▸ What this task involves:
The entries below are to be written out exactly, with no images included.

── Information provided

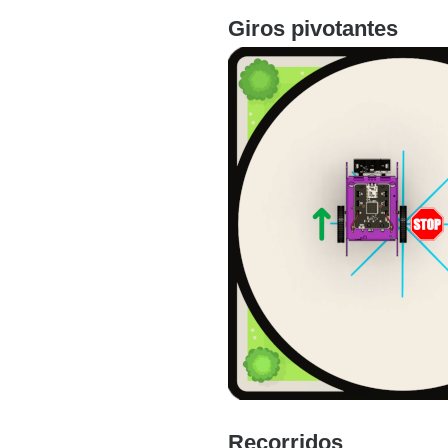
Giros pivotantes
Recorridos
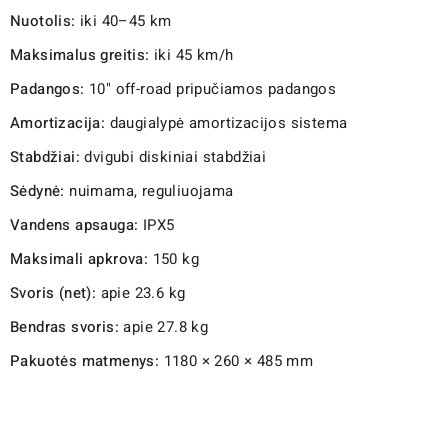
Nuotolis:
iki 40–45 km
Maksimalus greitis:
iki 45 km/h
Padangos:
10" off-road pripučiamos padangos
Amortizacija:
daugialypė amortizacijos sistema
Stabdžiai:
dvigubi diskiniai stabdžiai
Sėdynė:
nuimama, reguliuojama
Vandens apsauga:
IPX5
Maksimali apkrova:
150 kg
Svoris (net):
apie 23.6 kg
Bendras svoris:
apie 27.8 kg
Pakuotės matmenys:
1180 × 260 × 485 mm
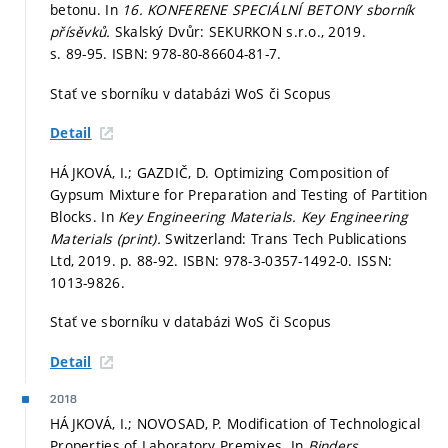
betonu. In
16. KONFERENE SPECIÁLNÍ BETONY sborník
přísěvků.
Skalský Dvůr: SEKURKON s.r.o., 2019.
s. 89-95.
ISBN: 978-80-86604-81-7.
Stať ve sborníku v databázi WoS či Scopus
Detail
HÁJKOVÁ, I.; GAZDIČ, D. Optimizing Composition of
Gypsum Mixture for Preparation and Testing of Partition
Blocks. In
Key Engineering Materials.
Key Engineering
Materials (print).
Switzerland: Trans Tech Publications
Ltd, 2019.
p. 88-92.
ISBN: 978-3-0357-1492-0. ISSN:
1013-9826.
Stať ve sborníku v databázi WoS či Scopus
Detail
2018
HÁJKOVÁ, I.; NOVOSAD, P. Modification of Technological
Properties of Laboratory Premixes. In
Binders,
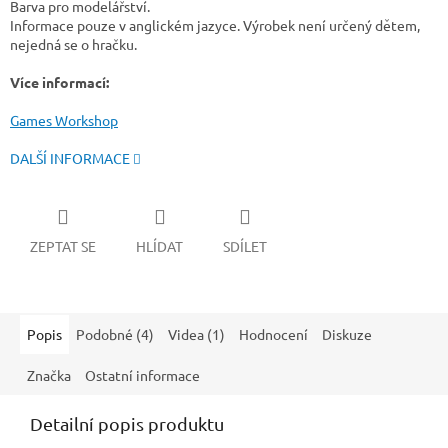
Barva pro modelářství.
Informace pouze v anglickém jazyce. Výrobek není určený dětem,
nejedná se o hračku.
Více informací:
Games Workshop
DALŠÍ INFORMACE
ZEPTAT SE
HLÍDAT
SDÍLET
Popis
Podobné (4)
Videa (1)
Hodnocení
Diskuze
Značka
Ostatní informace
Detailní popis produktu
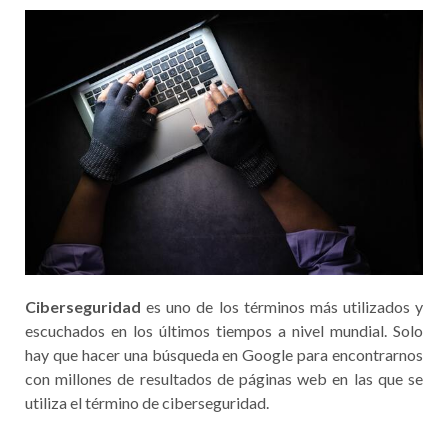
Ciberseguridad
es uno de los términos más utilizados y
escuchados en los últimos tiempos a nivel mundial. Solo
hay que hacer una búsqueda en Google para encontrarnos
con millones de resultados de páginas web en las que se
utiliza el término de ciberseguridad.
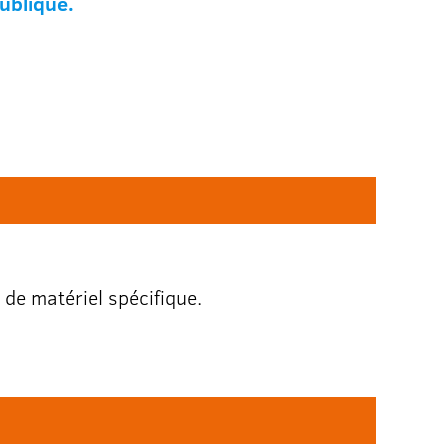
publique.
e de matériel spécifique.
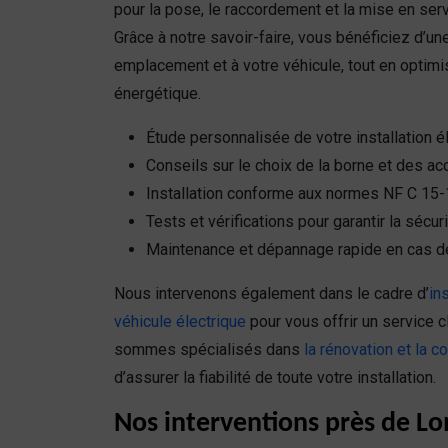
pour la pose, le raccordement et la mise en ser
Grâce à notre savoir-faire, vous bénéficiez d’un
emplacement et à votre véhicule, tout en optim
énergétique.
Étude personnalisée de votre installation é
Conseils sur le choix de la borne et des a
Installation conforme aux normes NF C 15-
Tests et vérifications pour garantir la sécur
Maintenance et dépannage rapide en cas d
Nous intervenons également dans le cadre d’
in
véhicule électrique
pour vous offrir un service c
sommes spécialisés dans
la rénovation et la c
d’assurer la fiabilité de toute votre installation.
Nos interventions près de Lo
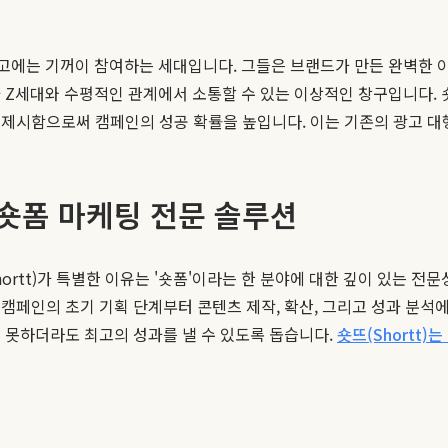
광고에는 기꺼이 참여하는 세대입니다. 그들은 브랜드가 만든 완벽한
Z세대와 수평적인 관계에서 소통할 수 있는 이상적인 창구입니다. 숏뜨
 제시함으로써 캠페인의 성공 확률을 높입니다. 이는 기존의 광고 대
선 숏폼 마케팅 전문 솔루션
rtt)가 특별한 이유는 '숏폼'이라는 한 분야에 대한 깊이 있는 전
캠페인의 초기 기획 단계부터 콘텐츠 제작, 확산, 그리고 성과 분
 못하더라도 최고의 성과를 낼 수 있도록 돕습니다.
숏뜨(Shortt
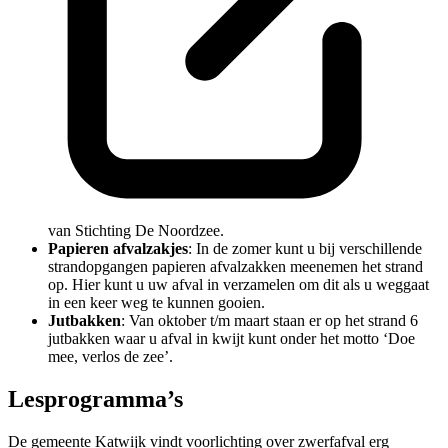
van Stichting De Noordzee.
Papieren afvalzakjes
: In de zomer kunt u bij verschillende
strandopgangen papieren afvalzakken meenemen het strand
op. Hier kunt u uw afval in verzamelen om dit als u weggaat
in een keer weg te kunnen gooien.
Jutbakken
: Van oktober t/m maart staan er op het strand 6
jutbakken waar u afval in kwijt kunt onder het motto ‘Doe
mee, verlos de zee’.
Lesprogramma’s
De gemeente Katwijk vindt voorlichting over zwerfafval erg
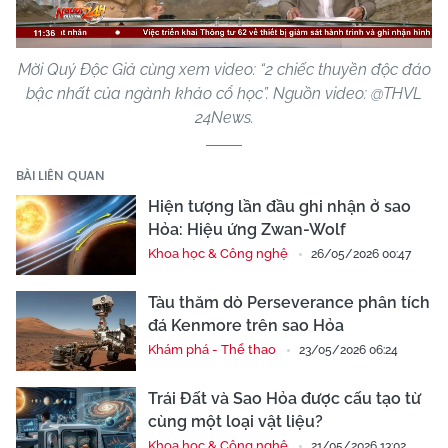
Mời Quý Độc Giả cùng xem video: “2 chiếc thuyền độc đáo
bậc nhất của ngành khảo cổ học”. Nguồn video: @THVL
24News.
BÀI LIÊN QUAN
Hiện tượng lần đầu ghi nhận ở sao
Hỏa: Hiệu ứng Zwan-Wolf
Khoa học & Công nghệ
26/05/2026 00:47
Tàu thăm dò Perseverance phân tích
đá Kenmore trên sao Hỏa
Khám phá - Thể thao
23/05/2026 06:24
Trái Đất và Sao Hỏa được cấu tạo từ
cùng một loại vật liệu?
Khoa học & Công nghệ
21/05/2026 13:02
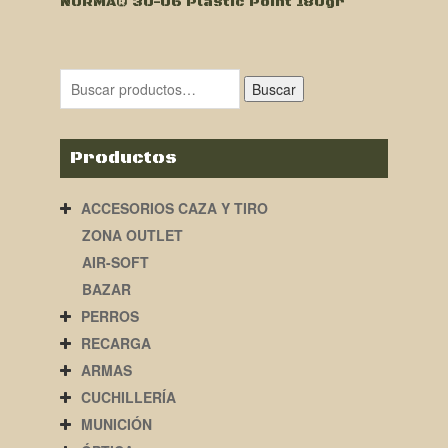
NORMA® 30-06 Plastic Point 180gr
Buscar
Productos
ACCESORIOS CAZA Y TIRO
ZONA OUTLET
AIR-SOFT
BAZAR
PERROS
RECARGA
ARMAS
CUCHILLERÍA
MUNICIÓN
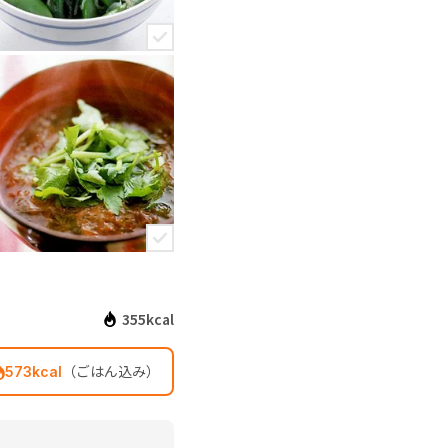
355kcal
（ごはん込み）
573kcal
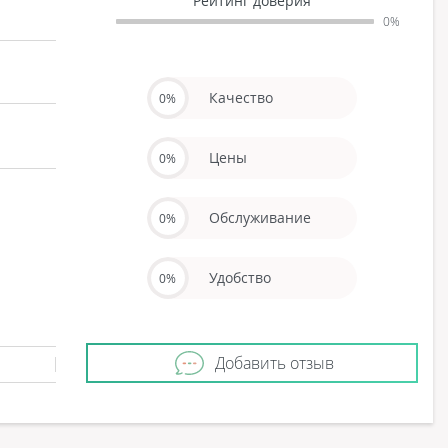
Рейтинг доверия
0%
Качество
0%
Цены
0%
Обслуживание
0%
Удобство
0%
Добавить отзыв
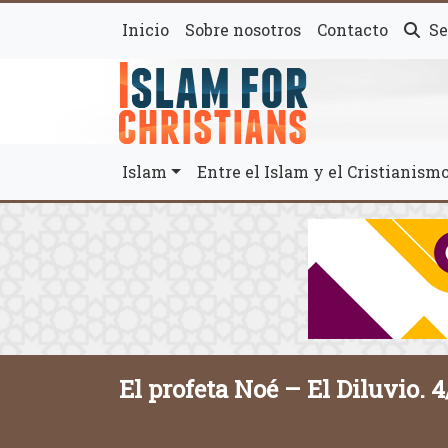
Inicio
Sobre nosotros
Contacto
Se
Islam
Entre el Islam y el Cristianis
El profeta Noé – El Diluvio. 4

────

▸ Output of the task:
Giros pivotantes
Recorridos
Nuotolis:
iki 40–45 km
Maksimalus greitis:
iki 45 km/h
Padangos:
10" off-road pripučiamos padangos
Amortizacija:
daugialypė amortizacijos sistema
Stabdžiai:
dvigubi diskiniai stabdžiai
Sėdynė:
nuimama, reguliuojama
Vandens apsauga:
IPX5
Maksimali apkrova:
150 kg
Svoris (net):
apie 23.6 kg
Bendras svoris:
apie 27.8 kg
Pakuotės matmenys:
1180 × 260 × 485 mm
betonu. In
16. KONFERENE SPECIÁLNÍ BETONY sborník
přísěvků.
Skalský Dvůr: SEKURKON s.r.o., 2019.
s. 89-95.
ISBN: 978-80-86604-81-7.
Stať ve sborníku v databázi WoS či Scopus
Detail
HÁJKOVÁ, I.; GAZDIČ, D. Optimizing Composition of
Gypsum Mixture for Preparation and Testing of Partition
Blocks. In
Key Engineering Materials.
Key Engineering
Materials (print).
Switzerland: Trans Tech Publications
Ltd, 2019.
p. 88-92.
ISBN: 978-3-0357-1492-0. ISSN:
1013-9826.
Stať ve sborníku v databázi WoS či Scopus
Detail
2018
HÁJKOVÁ, I.; NOVOSAD, P. Modification of Technological
Properties of Laboratory Premixes. In
Binders,
Barva pro modelářství.
Informace pouze v anglickém jazyce. Výrobek není určený dětem,
nejedná se o hračku.
Více informací:
Games Workshop
DALŠÍ INFORMACE
ZEPTAT SE
HLÍDAT
SDÍLET
Popis
Podobné (4)
Videa (1)
Hodnocení
Diskuze
Značka
Ostatní informace
Detailní popis produktu
Ciberseguridad
es uno de los términos más utilizados y
escuchados en los últimos tiempos a nivel mundial. Solo
hay que hacer una búsqueda en Google para encontrarnos
con millones de resultados de páginas web en las que se
utiliza el término de ciberseguridad.
publique.
e de matériel spécifique.
pour la pose, le raccordement et la mise en ser
Grâce à notre savoir-faire, vous bénéficiez d’un
emplacement et à votre véhicule, tout en optim
énergétique.
Étude personnalisée de votre installation é
Conseils sur le choix de la borne et des a
Installation conforme aux normes NF C 15-
Tests et vérifications pour garantir la sécur
Maintenance et dépannage rapide en cas d
Nous intervenons également dans le cadre d’
in
véhicule électrique
pour vous offrir un service c
sommes spécialisés dans
la rénovation et la c
d’assurer la fiabilité de toute votre installation.
Nos interventions près de Lo
광고에는 기꺼이 참여하는 세대입니다. 그들은 브랜드가 만든 완벽한
Z세대와 수평적인 관계에서 소통할 수 있는 이상적인 창구입니다. 숏뜨
 제시함으로써 캠페인의 성공 확률을 높입니다. 이는 기존의 광고 대
선 숏폼 마케팅 전문 솔루션
rtt)가 특별한 이유는 '숏폼'이라는 한 분야에 대한 깊이 있는 전
캠페인의 초기 기획 단계부터 콘텐츠 제작, 확산, 그리고 성과 분
 못하더라도 최고의 성과를 낼 수 있도록 돕습니다.
숏뜨(Shortt
van Stichting De Noordzee.
Papieren afvalzakjes
: In de zomer kunt u bij verschillende
strandopgangen papieren afvalzakken meenemen het strand
op. Hier kunt u uw afval in verzamelen om dit als u weggaat
in een keer weg te kunnen gooien.
Jutbakken
: Van oktober t/m maart staan er op het strand 6
jutbakken waar u afval in kwijt kunt onder het motto ‘Doe
mee, verlos de zee’.
Lesprogramma’s
De gemeente Katwijk vindt voorlichting over zwerfafval erg
Mời Quý Độc Giả cùng xem video: “2 chiếc thuyền độc đáo
bậc nhất của ngành khảo cổ học”. Nguồn video: @THVL
24News.
BÀI LIÊN QUAN
Hiện tượng lần đầu ghi nhận ở sao
Hỏa: Hiệu ứng Zwan-Wolf
Khoa học & Công nghệ
26/05/2026 00:47
Tàu thăm dò Perseverance phân tích
đá Kenmore trên sao Hỏa
Khám phá - Thể thao
23/05/2026 06:24
Trái Đất và Sao Hỏa được cấu tạo từ
cùng một loại vật liệu?
Khoa học & Công nghệ
21/05/2026 13:02
NORMA® 30-06 Plastic Point 180gr
Buscar
Productos
ACCESORIOS CAZA Y TIRO
ZONA OUTLET
AIR-SOFT
BAZAR
PERROS
RECARGA
ARMAS
CUCHILLERÍA
MUNICIÓN
355kcal
（ごはん込み）
573kcal
Рейтинг доверия
0%
Качество
0%
Цены
0%
Обслуживание
0%
Удобство
0%
Добавить отзыв
Inicio
Sobre nosotros
Contacto
Se
Islam
Entre el Islam y el Cristianis
El profeta Noé – El Diluvio. 4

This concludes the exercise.